#### Exercise requirements:
1/ According to the study summary, what two chromatic aberration correction methods does the pipeline use?
2/ Copy the study summary from "Purpose of the" up to and including "and linear (LCC).", renaming "FISH-Dist" to "DistFISH".

Purpose of the Study:

  • To develop an automated computational pipeline, FISH-Dist, for accurate quantitative distance measurements in 3D fluorescence in situ hybridization (FISH) experiments.
  • To address the challenge of chromatic aberration in standard confocal microscopy, particularly impacting short-range genomic distance measurements.

Main Methods:

  • FISH-Dist integrates deep learning for spot segmentation and 3D Gaussian fitting for sub-pixel localization.
  • The pipeline employs two chromatic aberration correction methods: affine (ACC) and linear (LCC).
  • Validation involved measuring DNA origami nanorulers and evaluating FISH probe design parameters.

Main Results:

  • FISH-Dist achieves sub-pixel accuracy in signal detection.
  • The pipeline significantly reduces inter-channel distance measurement errors caused by chromatic aberration.

(Entries taken from a collection)
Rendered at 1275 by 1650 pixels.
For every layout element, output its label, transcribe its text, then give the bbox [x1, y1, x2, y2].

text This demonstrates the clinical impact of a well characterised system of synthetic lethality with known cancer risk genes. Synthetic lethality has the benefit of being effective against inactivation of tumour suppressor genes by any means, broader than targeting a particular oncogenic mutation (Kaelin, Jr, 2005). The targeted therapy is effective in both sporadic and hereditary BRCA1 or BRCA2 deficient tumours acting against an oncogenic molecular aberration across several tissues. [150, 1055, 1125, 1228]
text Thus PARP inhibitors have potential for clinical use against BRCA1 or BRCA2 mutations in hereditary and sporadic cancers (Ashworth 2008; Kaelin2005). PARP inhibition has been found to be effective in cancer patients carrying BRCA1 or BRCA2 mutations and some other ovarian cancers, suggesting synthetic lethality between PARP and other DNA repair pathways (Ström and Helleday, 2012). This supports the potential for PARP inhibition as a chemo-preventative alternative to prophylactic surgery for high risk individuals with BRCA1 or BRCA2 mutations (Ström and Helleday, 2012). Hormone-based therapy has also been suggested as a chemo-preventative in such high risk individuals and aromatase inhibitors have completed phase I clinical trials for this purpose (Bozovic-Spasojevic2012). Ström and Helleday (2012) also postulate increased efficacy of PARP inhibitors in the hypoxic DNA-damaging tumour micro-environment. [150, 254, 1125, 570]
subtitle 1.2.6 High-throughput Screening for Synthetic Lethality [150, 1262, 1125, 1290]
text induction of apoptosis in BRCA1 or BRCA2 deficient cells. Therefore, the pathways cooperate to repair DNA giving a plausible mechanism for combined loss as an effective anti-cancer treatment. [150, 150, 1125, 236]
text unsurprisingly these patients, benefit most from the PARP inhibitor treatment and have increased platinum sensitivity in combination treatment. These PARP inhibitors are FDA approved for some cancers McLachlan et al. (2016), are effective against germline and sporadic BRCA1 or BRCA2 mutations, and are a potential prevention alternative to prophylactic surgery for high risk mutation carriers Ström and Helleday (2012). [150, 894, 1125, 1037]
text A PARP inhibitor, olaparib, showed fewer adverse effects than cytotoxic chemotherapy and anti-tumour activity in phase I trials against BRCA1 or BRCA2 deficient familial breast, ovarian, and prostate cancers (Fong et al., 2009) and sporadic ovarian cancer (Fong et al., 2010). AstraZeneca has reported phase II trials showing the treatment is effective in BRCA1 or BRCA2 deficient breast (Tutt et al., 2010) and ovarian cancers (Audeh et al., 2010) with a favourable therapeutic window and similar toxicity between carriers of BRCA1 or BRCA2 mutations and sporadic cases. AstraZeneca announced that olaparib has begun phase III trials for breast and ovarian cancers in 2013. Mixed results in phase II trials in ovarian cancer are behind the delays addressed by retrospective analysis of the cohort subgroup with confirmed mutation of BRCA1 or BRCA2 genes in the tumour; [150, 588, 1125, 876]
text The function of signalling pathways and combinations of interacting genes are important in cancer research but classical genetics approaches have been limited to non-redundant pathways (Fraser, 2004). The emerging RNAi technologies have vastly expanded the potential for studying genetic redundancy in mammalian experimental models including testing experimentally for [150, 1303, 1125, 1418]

#### Your written answers:
1/ Affine (ACC) and linear (LCC) correction.

2/
Purpose of the Study:

  • To develop an automated computational pipeline, DistFISH, for accurate quantitative distance measurements in 3D fluorescence in situ hybridization (FISH) experiments.
  • To address the challenge of chromatic aberration in standard confocal microscopy, particularly impacting short-range genomic distance measurements.

Main Methods:

  • DistFISH integrates deep learning for spot segmentation and 3D Gaussian fitting for sub-pixel localization.
  • The pipeline employs two chromatic aberration correction methods: affine (ACC) and linear (LCC).